GVSU dance team to host Kids Clinic

GVL / Courtesy - Rael Orao
Women's dance team

GVL / Courtesy – Rael Orao Women’s dance team

Josh Peick

The Grand Valley State dance team often performs different routines during halftime of the football and basketball games throughout the year. But at the GVSU basketball game on Jan. 30, the dance team will look a little different. To be more specific, it will look a little younger.

The Laker dance team will host its first ever kids clinic on Jan. 30. The dance team will provide the kids, ages 7-14, a day filled with activities, capped off by a performance from the team and kids during halftime of the basketball game.

Kailee Harris, a senior GVSU dancer and the clinic coordinator, has been working since June 2015 on the project.

“It was up to me to not only create the layout and schedule for the clinic, but to also get the event approved by athletics,” Harris said. “Once athletics approved the event, everything seemed to fall into place.”

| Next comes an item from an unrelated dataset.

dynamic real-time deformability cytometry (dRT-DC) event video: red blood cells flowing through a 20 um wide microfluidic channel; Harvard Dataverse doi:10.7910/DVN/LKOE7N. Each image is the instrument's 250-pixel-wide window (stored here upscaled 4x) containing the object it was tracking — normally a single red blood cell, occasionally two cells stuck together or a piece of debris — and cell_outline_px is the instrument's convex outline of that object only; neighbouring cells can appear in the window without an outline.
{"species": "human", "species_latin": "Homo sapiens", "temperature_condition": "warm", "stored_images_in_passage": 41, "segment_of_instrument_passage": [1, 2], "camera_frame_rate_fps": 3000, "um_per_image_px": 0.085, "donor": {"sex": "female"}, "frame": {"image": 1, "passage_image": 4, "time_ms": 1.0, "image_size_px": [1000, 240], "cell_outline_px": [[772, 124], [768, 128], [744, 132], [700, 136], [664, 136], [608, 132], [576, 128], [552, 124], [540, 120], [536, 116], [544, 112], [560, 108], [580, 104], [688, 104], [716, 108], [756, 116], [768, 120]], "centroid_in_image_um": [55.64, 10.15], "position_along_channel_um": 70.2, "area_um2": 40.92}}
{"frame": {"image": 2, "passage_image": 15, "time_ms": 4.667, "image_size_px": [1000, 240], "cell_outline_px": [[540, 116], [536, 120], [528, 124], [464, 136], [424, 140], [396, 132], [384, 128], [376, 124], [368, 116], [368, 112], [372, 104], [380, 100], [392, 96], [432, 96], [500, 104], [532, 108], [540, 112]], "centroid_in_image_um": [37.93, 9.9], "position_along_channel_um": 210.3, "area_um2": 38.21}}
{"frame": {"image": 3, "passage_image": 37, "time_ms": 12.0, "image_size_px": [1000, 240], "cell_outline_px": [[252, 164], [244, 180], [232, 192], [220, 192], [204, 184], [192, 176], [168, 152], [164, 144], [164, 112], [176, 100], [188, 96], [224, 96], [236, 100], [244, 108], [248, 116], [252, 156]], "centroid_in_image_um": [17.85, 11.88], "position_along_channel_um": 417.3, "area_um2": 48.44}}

“We will be teaching the dancers choreography that is appropriate for their age level,” said GVSU head dance coach Rael Orao. “We will also be playing games, along with team bonding activities before the basketball game.”

At halftime of the game, the young dancers will perform the routine that they were taught earlier in the day at the clinic.

The Laker dance team is not only looking to teach the kids a dance routine, but teach them lessons from being a dancer and how to apply those lessons outside of the dance studio.

“The biggest thing I want to teach the kids is to stick to whatever your passion is, even if people tell you not to,” said Laker captain Allie Steele. “I think being a young dancer can be hard at times because there are times when dance doesn’t give you an immediate reward.

“I would like to give the kids advice in how you can use the confidence and structure dance gives you in your everyday life.”

The Laker dance team will be able to easily relate to the kids attending the clinic, because they have been in the kids’ positions before.

“My teammates and I were all little dancers at one point in our lives, looking up to that one specific dancer who truly inspired each and every one of us,” Harris said.

Harris and her other teammates hope to be the dancer to inspire one of the young dancers to follow their dreams and continue dancing at a higher level. But after the clinic, the Laker dance team will be back to business.

The clinic will be the last event before the dance team kicks into high gear prior to the NDA national competition. The Lakers received first-place honors last year in the NDA Division II Open Dance category. In order to repeat, GVSU will ramp up practices in February from three to four practices a week, to go along with three halftime performances throughout the month.

“Every performance we do is another practice moment for nationals,” Steele said. “This helps with different skills used in our routines and the performance quality in front of an audience. Overall, the whole season is one big preparation for nationals.”

The team will perform two different routines at the national tournament, one in hip-hop style and one in jazz. The NDA Nationals will take place April 6-10 in Daytona Beach, Florida.